Disclaimer This edited version has been archived due to the length of time since original publication. It should not be regarded as indicative of the ATO's current views. The law may have changed since original publication, and views in the edited version may also be affected by subsequent precedents and new approaches to the application of the law. You cannot rely on this record in your tax affairs. It is not binding and provides you with no protection (including from any underpaid tax, penalty or interest). In addition, this record is not an authority for the purposes of establishing a reasonably arguable position for you to apply to your own circumstances. For more information on the status of edited versions of private advice and reasons we publish them, see PS LA 2008/4. |
Edited version of your private ruling
Authorisation Number: 1012522851149
Ruling
Subject: Visa expenses
Question
Are you entitled to claim a tax deduction for the costs associated with your application for a permanent residency visa?
Answer
No
This ruling applies for the following period
Year ended 30 June 2013
The scheme commenced on
1 July 2012
Relevant facts
You are working in Australia as a temporary resident.

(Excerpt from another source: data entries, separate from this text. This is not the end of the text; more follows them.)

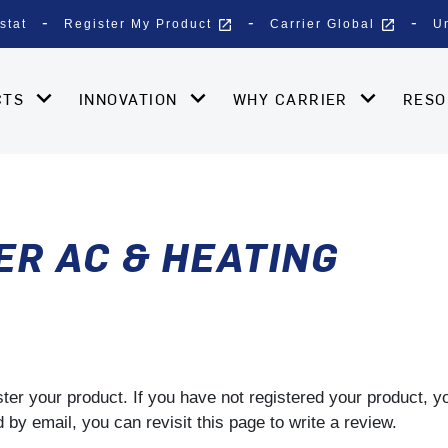
open_in_new
open_in_new
stat
Register My Product
Carrier Global
U
CTS
INNOVATION
WHY CARRIER
RES
ER AC & HEATING
gister your product. If you have not registered your product, 
by email, you can revisit this page to write a review.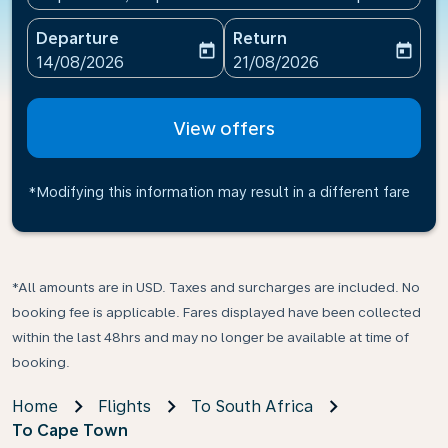
Departure
Return
today
today
fc-booking-departure-date-aria-label
fc-booking-return-date-ari
14/08/2026
21/08/2026
View offers
*Modifying this information may result in a different fare
*All amounts are in USD. Taxes and surcharges are included. No
booking fee is applicable. Fares displayed have been collected
within the last 48hrs and may no longer be available at time of
booking.
Home
Flights
To South Africa
To Cape Town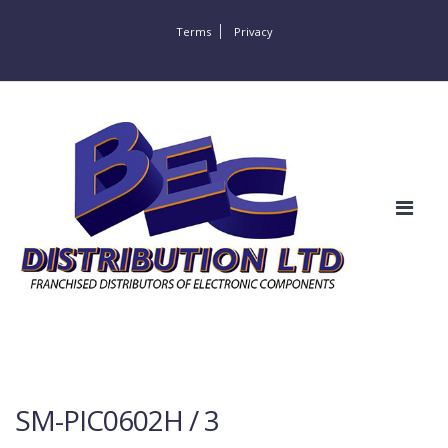
Terms
Privacy
SM-PIC0602H / 3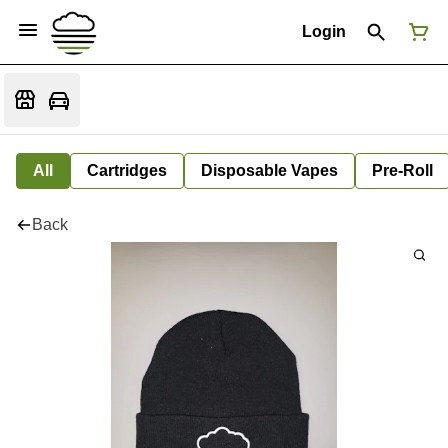
Login
All
Cartridges
Disposable Vapes
Pre-Roll
Back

The opportunity arose for you to undertake training in a certain professional field.
Before applying you were only on a temporary visa.
You incurred expenses on obtaining your permanent residency for the specific purpose of undertaking the training.
Relevant legislative provisions
Income Tax Assessment Act 1997 Section 8-1
Reasons for decision
Section 8-1 of the Income Tax Assessment Act 1997 (ITAA 1997) broadly allows a deduction for any losses or outgoings to the extent to which they are incurred in gaining or producing assessable income except to the extent outgoings are of a capital, private or domestic nature.
The courts have considered the meaning of 'incurred in gaining or producing the assessable income'. In Ronpibon Tin NL Tong Kah Compound NL v. Federal Commissioner of Taxation (1949) 78 CLR 47; 56 ALR 785; 8 ATD 431 the High Court stated that
'For expenditure to form an allowable deduction as an outgoing incurred in gaining or producing the assessable income it must be incidental and relevant to that end. The words "incurred in gaining or producing assessable income" mean in the course of gaining or producing such income.'
The expenditure must therefore be related to the production of assessable income. The cost of applying for a permanent residency visa is considered private in nature and not deductible under section 8-1 of the ITAA 1997 because the purpose of applying for the visa was to allow you to remain legally in Australia.
The cost was not incurred in the performance of your employment duties. Accordingly, as the expense you incurred in applying for the visa was not incurred in gaining your assessable income, you are not entitled to a deduction for this cost.